La difficulté centrale du SSA tient à la trop lente remontée en puissance de la médecine des forces. Faute d'effectifs suffisants, les mêmes personnels supportent la charge de projection du service. Le taux de projection des équipes médicales est supérieur à 100 %, malgré l'apport des réservistes, et il atteint 200 % pour les équipes chirurgicales. Cette sur-sollicitation a des conséquences néfastes sur la fidélisation des professionnels de santé militaires. Pour faire face aux besoins de recrutement, notamment de praticiens contractuels des mesures sont mises en oeuvre : communication ciblée, mesures financières, recrutement en cours de 3e cycle des études médicales pour 36 postes, ouverture de 15 postes d'élèves médecins et 10 postes d'élèves infirmiers supplémentaires chaque année à compter de 2019 au titre de la formation ab initio. Les conclusions du Ségur de la santé vont peser sur l'attractivité du SSA et devront sans doute être compensées dans le cadre de l'actualisation de la LPM.

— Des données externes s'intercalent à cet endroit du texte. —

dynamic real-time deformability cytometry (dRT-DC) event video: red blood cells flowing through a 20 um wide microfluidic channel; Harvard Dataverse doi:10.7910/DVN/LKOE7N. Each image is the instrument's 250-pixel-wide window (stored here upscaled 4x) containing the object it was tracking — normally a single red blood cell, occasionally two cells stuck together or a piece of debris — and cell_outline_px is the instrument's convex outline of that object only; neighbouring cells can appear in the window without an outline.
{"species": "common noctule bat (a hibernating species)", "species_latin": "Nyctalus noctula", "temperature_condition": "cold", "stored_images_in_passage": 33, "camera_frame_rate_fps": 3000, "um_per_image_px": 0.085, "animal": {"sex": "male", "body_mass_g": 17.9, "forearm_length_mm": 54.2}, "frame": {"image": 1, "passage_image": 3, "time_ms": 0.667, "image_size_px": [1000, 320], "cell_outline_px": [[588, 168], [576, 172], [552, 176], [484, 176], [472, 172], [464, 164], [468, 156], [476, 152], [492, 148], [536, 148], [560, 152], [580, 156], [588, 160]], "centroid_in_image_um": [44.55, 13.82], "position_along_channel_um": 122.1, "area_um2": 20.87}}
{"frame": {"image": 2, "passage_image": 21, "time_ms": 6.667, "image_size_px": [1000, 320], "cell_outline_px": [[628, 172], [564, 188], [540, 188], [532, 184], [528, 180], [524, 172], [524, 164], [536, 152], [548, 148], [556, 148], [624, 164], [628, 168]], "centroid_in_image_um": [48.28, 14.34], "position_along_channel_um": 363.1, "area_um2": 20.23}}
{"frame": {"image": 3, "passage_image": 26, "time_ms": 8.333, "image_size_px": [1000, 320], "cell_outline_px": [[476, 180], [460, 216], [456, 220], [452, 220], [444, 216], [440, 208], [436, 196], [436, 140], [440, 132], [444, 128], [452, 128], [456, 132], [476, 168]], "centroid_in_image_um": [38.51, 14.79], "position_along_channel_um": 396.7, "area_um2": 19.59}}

Enfin, les recommandations relatives à la vaccination contre la Covid en France ne visent pas les militaires. On ne sait pas si cette vaccination sera intégrée aux recommandations vaccinales adressées aux militaires Pourtant, les militaires embarqués ou déployés en OPEX doivent absolument bénéficier de mesures de protection adéquate face à la pandémie. Ce sujet fera l'objet d'un suivi très attentif. Notre commission avait obtenu le dépistage systématique des militaires déployés, si la vaccination ne devait pas être rendue obligatoire, les mesures sanitaires adéquates pour continuer de faire face à la pandémie devront être définies par le SSA. Je me propose d'interroger le gouvernement en séance à ce sujet.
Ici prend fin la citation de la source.